Saturday, December 22, 2018

American Medical Association has a growing opposition to assisted suicide.

Alex Schadenberg
Executive Director - Euthanasia Prevention Coalition


Shane E. Macaulay, MD, who is a radiologist with Center for Diagnostic Imaging in Washington state, and twice selected as one of Seattle's Top Doctors and an AMA Alternate Delegate from Washington state wrote an excellent article that was published by the Medpage Today on December 21, 2018.

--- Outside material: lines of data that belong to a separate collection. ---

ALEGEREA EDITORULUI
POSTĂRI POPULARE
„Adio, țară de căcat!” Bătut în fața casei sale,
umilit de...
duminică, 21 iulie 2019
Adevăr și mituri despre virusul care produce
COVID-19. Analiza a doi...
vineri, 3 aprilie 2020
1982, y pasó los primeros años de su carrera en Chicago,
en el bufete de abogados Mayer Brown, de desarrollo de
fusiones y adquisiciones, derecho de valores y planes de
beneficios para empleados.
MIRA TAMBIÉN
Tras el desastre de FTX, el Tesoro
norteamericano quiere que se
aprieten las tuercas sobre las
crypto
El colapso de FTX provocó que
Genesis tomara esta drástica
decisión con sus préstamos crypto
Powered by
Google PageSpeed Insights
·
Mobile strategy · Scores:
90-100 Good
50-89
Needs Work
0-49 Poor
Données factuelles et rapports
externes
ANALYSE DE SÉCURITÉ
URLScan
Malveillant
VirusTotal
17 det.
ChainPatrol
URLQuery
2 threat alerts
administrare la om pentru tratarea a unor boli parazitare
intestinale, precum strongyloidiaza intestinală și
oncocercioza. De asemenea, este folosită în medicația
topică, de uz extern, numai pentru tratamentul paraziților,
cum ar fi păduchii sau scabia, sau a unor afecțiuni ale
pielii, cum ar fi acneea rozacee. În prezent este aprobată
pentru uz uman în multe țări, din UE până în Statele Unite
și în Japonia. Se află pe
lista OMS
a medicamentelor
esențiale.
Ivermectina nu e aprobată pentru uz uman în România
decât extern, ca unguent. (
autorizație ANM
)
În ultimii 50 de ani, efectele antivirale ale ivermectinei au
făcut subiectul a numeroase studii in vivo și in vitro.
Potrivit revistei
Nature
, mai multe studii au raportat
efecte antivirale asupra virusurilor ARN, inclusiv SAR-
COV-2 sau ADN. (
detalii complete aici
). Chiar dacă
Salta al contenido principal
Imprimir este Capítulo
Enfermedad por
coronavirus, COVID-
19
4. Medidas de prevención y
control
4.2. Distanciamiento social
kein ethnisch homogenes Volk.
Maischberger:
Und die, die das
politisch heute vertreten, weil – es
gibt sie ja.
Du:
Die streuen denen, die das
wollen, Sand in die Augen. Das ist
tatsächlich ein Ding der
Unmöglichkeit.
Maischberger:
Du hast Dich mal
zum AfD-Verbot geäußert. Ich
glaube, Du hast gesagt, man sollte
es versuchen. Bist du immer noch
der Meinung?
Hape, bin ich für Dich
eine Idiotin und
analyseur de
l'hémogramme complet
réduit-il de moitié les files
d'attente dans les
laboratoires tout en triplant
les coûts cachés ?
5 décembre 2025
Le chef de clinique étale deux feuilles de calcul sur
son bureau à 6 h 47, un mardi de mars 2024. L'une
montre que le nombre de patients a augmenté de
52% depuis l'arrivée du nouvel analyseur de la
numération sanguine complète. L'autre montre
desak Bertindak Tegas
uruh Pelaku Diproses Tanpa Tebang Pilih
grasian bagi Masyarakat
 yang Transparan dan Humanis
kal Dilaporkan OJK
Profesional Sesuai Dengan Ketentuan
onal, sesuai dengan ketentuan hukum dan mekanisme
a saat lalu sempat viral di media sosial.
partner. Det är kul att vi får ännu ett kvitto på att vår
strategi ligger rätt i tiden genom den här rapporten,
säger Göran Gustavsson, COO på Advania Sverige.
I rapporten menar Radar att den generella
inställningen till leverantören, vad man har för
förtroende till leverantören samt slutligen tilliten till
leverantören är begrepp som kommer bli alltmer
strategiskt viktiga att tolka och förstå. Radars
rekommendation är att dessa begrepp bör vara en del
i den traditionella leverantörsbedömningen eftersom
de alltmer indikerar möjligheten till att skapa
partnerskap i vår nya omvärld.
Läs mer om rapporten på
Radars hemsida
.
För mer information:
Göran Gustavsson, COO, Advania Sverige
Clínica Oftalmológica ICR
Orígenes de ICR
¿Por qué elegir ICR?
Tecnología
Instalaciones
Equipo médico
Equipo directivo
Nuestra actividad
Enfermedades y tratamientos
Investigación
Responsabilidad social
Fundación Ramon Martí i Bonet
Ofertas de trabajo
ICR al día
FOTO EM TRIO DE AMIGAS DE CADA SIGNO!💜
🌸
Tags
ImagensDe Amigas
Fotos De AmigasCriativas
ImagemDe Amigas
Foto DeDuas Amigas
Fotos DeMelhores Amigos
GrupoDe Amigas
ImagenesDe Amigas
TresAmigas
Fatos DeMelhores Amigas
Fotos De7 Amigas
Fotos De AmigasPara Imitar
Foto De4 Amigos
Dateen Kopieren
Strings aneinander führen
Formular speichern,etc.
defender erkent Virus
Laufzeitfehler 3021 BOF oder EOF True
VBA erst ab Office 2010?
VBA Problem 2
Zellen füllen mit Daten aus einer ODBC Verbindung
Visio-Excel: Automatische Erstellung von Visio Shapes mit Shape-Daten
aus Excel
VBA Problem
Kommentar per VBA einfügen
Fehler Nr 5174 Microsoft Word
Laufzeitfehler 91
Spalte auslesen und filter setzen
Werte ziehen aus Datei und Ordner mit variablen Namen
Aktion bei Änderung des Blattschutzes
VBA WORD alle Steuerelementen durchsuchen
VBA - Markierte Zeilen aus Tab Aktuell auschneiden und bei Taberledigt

Macaulay comments on the American Medical Association (AMA) assisted suicide debate. For more than two years pro-assisted suicide members of the AMA have been working to change the AMA position on assisted suicide from opposed to neutral. Macaulay opposes a change in the AMA position on assisted suicide and he argues that the AMA is moving towards maintaining its opposition to assisted suicide rather than moving to a neutral position. Macauley wrote:
PAS advocates were dissatisfied by the balanced recommendations offered by the CEJA report, instead insisting that the report be reconsidered until CEJA agree to changing AMA medical ethics. But, increasingly, the AMA delegates are moving towards a rejection of the idea of PAS. At the AMA meeting in June of 2018, the HOD declined to endorse the CEJA report, referring it back for further study by a margin of 10% of votes cast. However, at the recent November 2018 AMA meeting, the CEJA report was nearly accepted, missing by only 3%. As the delegates hear the logical flaws in the arguments used to push PAS, these arguments are losing appeal. Among the pro-PAS arguments debunked by physicians defending the 2,400-year-old Hippocratic tradition that physicians "give no deadly medicine" are the argument of neutrality and the argument that patient autonomy should determine medical ethics. 
PAS advocates claim that the AMA must adopt neutrality because there are divided views on PAS. Eminent bioethicist and physician from Georgetown University, Dr. Daniel Sulmasy, decisively debunked the neutrality argument in his recent article in the Journal of General Internal Medicine:

"Neutrality is not neutral. To change from opposition to neutrality represents a substantive shift in a professional, ethical, and political position, declaring a policy no longer morally unacceptable; the political effect is to give it a green light. 
"Some might argue that neutrality is necessary because there are jurisdictions in which members of medical organizations can prescribe PAS legally. But exceedingly few physicians engage in the practice even in jurisdictions where it is legal, and the fact that some members do so does not require any professional body to be 'neutral' with respect to that practice. As a logical counter-example... to the thesis that professional neutrality is required if a medical practice is legal, consider the fact that physician participation in capital punishment is legal in 30 states. This fact does not affect the ethical opposition that the profession takes, nor has organized medicine felt compelled to give instructions on how to execute prisoners well for those few members who do this." 
Patient autonomy has been suggested as a justification for PAS. However, no physician would amputate a patient's healthy limb just because the patient wishes it done. Physicians don't give certain drugs or perform certain procedures that are absolutely contraindicated, even if the patient requests it, because physicians are required to use their knowledge to protect the patient. Patient autonomy is important, but never the only factor in a decision, and is never used to determine overarching professional ethics. 
PAS advocates also want to "hide the ball" on PAS, obscuring the fact that it is suicide by giving it pleasant but unclear names like "physician aid in dying." CEJA rightly rejected this, noting that "the term physician-assisted suicide describes the practice with greatest precision. More importantly, it clearly distinguishes the practice from euthanasia. The terms "aid in dying" or "death with dignity" could be used to describe either euthanasia or palliative/hospice care at the end of life and this degree of ambiguity is unacceptable for providing ethical guidance." 
The AMA is moving towards a reaffirmation of its historic and vital policy opposing PAS, which will best guide physicians and protect patients.